Kleines Corona-Deutschland-Update 10.11.2020: Die Zunahme der Neuinfektionen verlangsamt sich, 7-Tages-R knapp unter 1,1, Zunahme bei Sterbefällen auch verlangsamt, was entweder Zufall ist oder an Problemen bei der Datenerhebung liegt.
Im aktuellen Corona-Hotspot Görlitz scheint das Gesundheitsamt zusammengebrochen zu sein, hat gestern keine Meldungen abgegeben, wie 40 andere Landkreise auch. Ein Mittelwert von 5,2 Tagen und ein Median von 4 Tagen in Görlitz schlägt sogar das notorisch langsame Hamburg.
Das liegt sicher auch an Rückstaus beim Testen. Meine Eltern haben 7 Tage auf ein Testergebnis gewartet; angeblich geht ein Teil der Berliner Tests nach München. Zwar dauert es definitiv nicht überall so lange, aber nur rund die Hälfte der Ergebnisse ist am nächsten Tag da.
Corona-Update 6.11.2020: Neuer Tages- (21.056) und 7-Tages-Schnitt-Rekord (~17.000) in Deutschland, 7-Tages-R auf ~1,1 gesunken, aber Labore kommen nicht mit Testen hinterher.
Zahl der Tests bereits in der Vorwoche an der Kapazitätsgrenze, Positivenquote in KW44 nähert sich mit 7,26% weiter der Höchstmarke von 9,03% aus KW14 (Ende März), bei fast 4x Testanzahl und anderem Testregime.

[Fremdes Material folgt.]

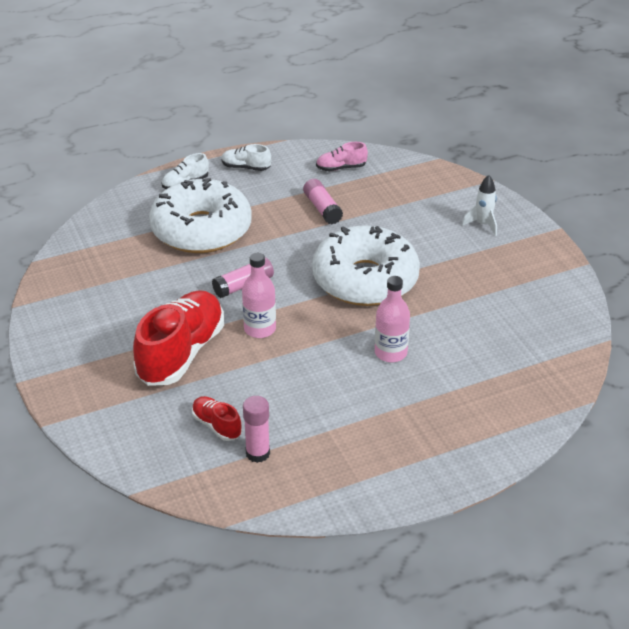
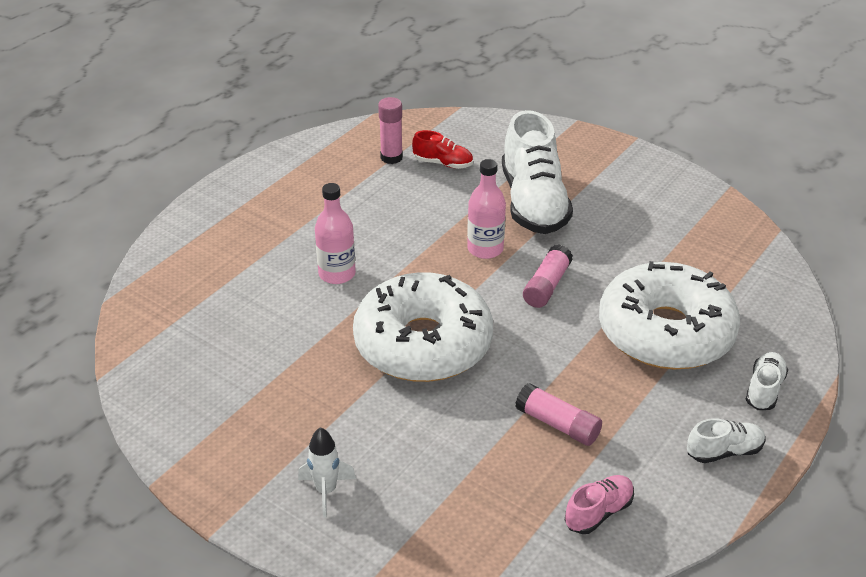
camera: 150 degrees right, 0 degrees up
(181, 353) = (533, 203): red shoe -> white shoe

Gemeldeter Probenrückstau bei 100.000 in KW44, aber "nur" bei 1/3 der Labore. Heisst: bei diesen Laboren fielen im Schnitt 1,5 Tage zusätzliche Wartezeit an. Tatsächlich vergehen vielen Fällen 4 Tage und mehr, bis ein Testergebnis vorliegt, bes. in HH, Sachsen, Bawü, Brandenburg
Gerade einen anekdotischen Bericht aus einem tschechischen Dorf bekommen. Jeder hat Freunde oder Verwandte, die infiziert sind, aber im Alltag verhalten sich die Leute, als gäbe es Ansteckung allenfalls unter Fremden.

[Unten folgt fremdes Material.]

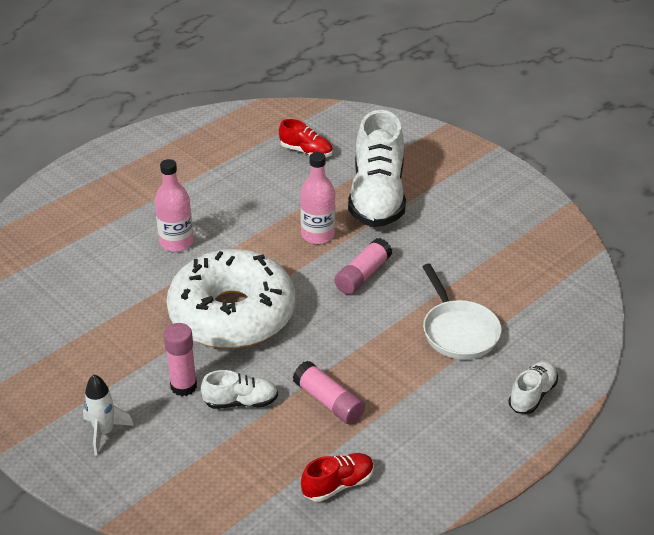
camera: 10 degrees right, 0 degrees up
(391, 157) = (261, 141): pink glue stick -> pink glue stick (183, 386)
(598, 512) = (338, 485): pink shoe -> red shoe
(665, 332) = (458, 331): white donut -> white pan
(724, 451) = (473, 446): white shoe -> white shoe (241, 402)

Die Familie besucht munter übers Wochenende die Grossmutter, obwohl, obwohl die Freundin vom einen Enkel und Klassenkameraden vom anderen infiziert sind.
Die Großmutter besucht alle zwei Tage Freunde und Verwandte, um zu erzählen und zu hören, wer sich jetzt wieder alles angesteckt hat oder im Krankenhaus liegt oder tot ist.

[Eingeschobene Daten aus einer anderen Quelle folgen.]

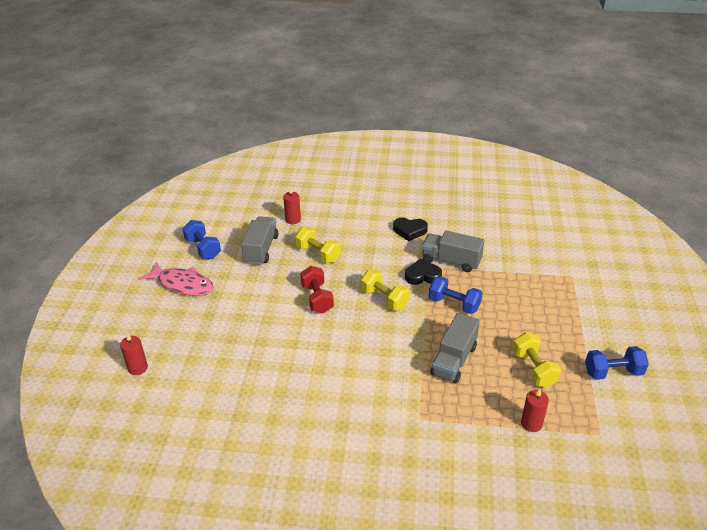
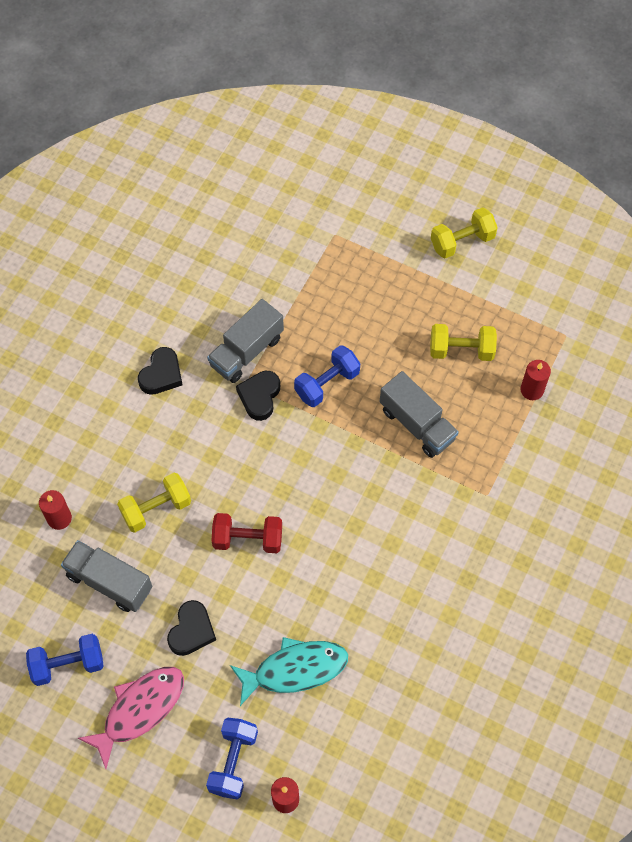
camera: 70 degrees left, 25 degrees up
(232, 347) = (295, 669): none -> turquoise fish
(243, 291) = (191, 631): none -> black heart
(384, 299) = (283, 458): yellow dumbbell -> yellow dumbbell (462, 241)
(613, 372) = (494, 278): blue dumbbell -> blue dumbbell (233, 762)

Israel ist am 18. Sept. in den 2. Lockdown gegangen, am 29. stoppte der Anstieg der Neuinfektionen. Jetzt, knapp 5 Wochen später, nähern sich die Neuinfektionen wieder den 50/100.000/Woche und es wird gelockert. ourworldindata.org/coronavirus-da…
Tschechien hatte ab dem 5. Oktober den Notstand ausgerufen und Kontaktbeschränkungen, Maskenpflicht und Teilschliessungen von Schulen, Kultur- und Sporteinrichtungen verfügt, aber allgemeine Schul-, Betriebs- und Grenzschliessungen ausgeschlossen.
Am 21. Okt. wurden dann doch alle Schulen, Bars, Gastronomie, Hotels und Einzelhandel außer Lebensmittel dicht gemacht, nächtliche Ausgangssperre und Maskenpflicht im Freien und auch in PKWs verhängt; am 28. Okt. war dann der Höhepunkt erreicht, seitdem stagnieren Neuinfektionen.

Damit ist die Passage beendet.